GENNTE Technologies is seeking a Data Engineer with strong Databricks expertise to design, build, and optimize scalable data pipelines on modern cloud data platforms. The ideal candidate will be responsible for implementing data ingestion, transformation, and integration workflows, ensuring data quality and performance across all pipelines while collaborating with data architects and analysts.
Responsibilities:
- Design, develop, and optimize data pipelines using Databricks, Apache Spark, and Delta Lake
- Implement data ingestion, transformation, and integration workflows for large-scale datasets
- Ensure data quality, reliability, and performance across all pipelines
- Collaborate with data architects and analysts to enable analytics and reporting capabilities
- Apply best practices for Lakehouse architecture and cloud-based data engineering
- Monitor and troubleshoot pipeline performance, ensuring scalability and efficiency
- Work within an Agile framework for sprint planning, backlog management, and continuous delivery
Requirements:
- 5+ years of experience in data engineering with strong focus on Databricks
- Hands-on expertise in Apache Spark, Delta Lake, and Databricks Lakehouse architecture
- Strong knowledge of Python, PySpark, and SQL
- Experience with cloud platforms (Azure preferred) and data integration tools
- Strong SQL skills (joins, window functions, optimization)

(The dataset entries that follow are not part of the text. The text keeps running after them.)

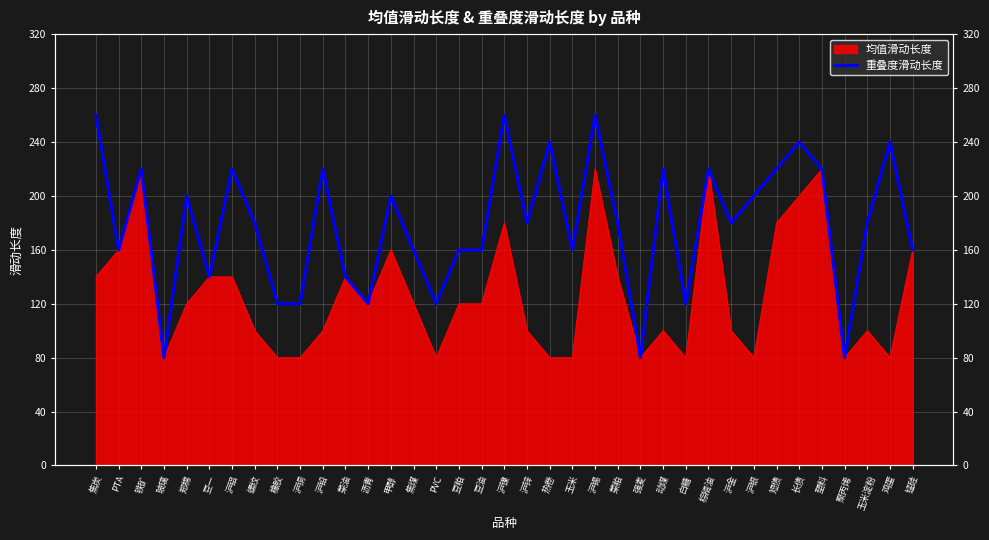

What is the label of the 22nd point from the left?

玉米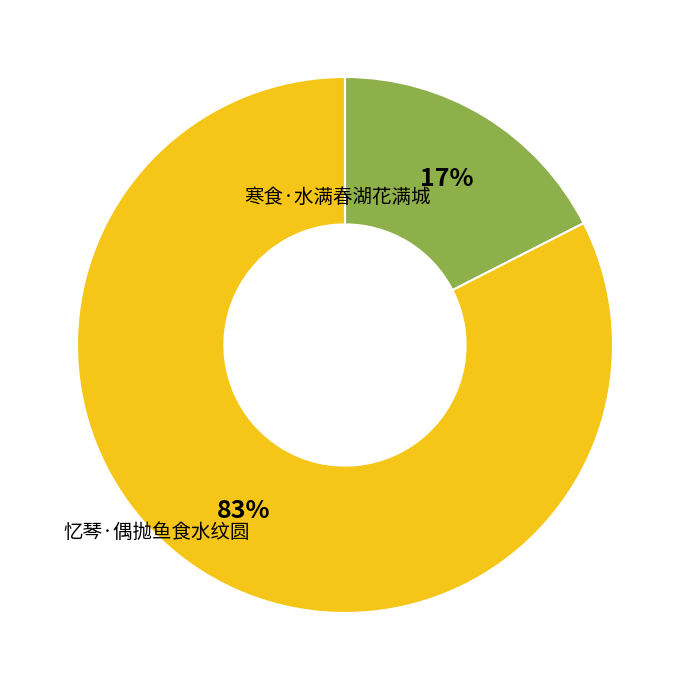

Count the number of slices in the pie.

2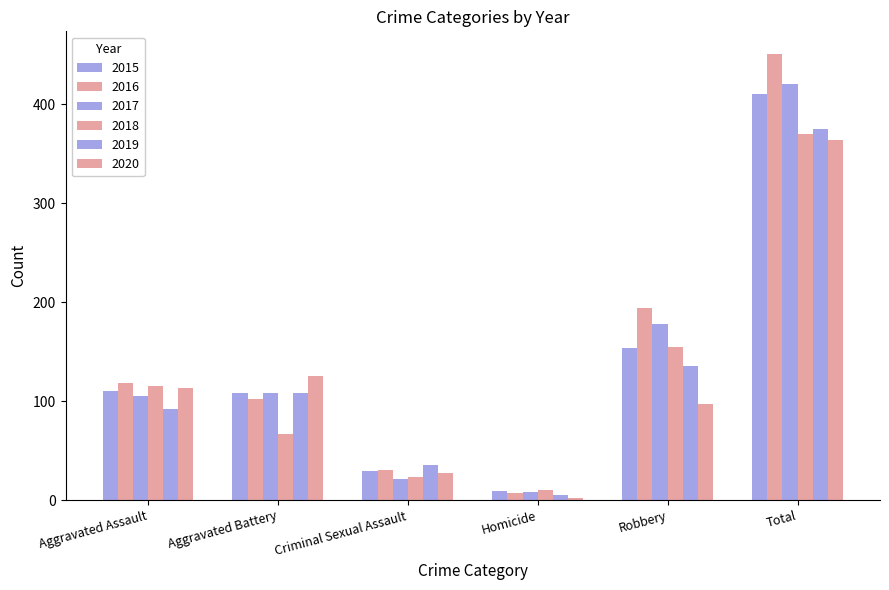

What is the label of the 5th bar from the right?

Aggravated Battery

- Experience with cloud platforms (Azure / AWS / GCP)
- Knowledge of ETL/ELT, CDC, SCD (Type 1 & 2)
- Familiarity with CI/CD pipelines and DevOps practices
- Understanding of data governance, metadata management, and performance tuning
- Excellent problem-solving and communication skills
- Bachelor's degree in computer science, Data Engineering, or related field
- Experience with Azure Data Factory, Azure DevOps, and cloud-native architectures
- Knowledge of data modeling and analytics enablement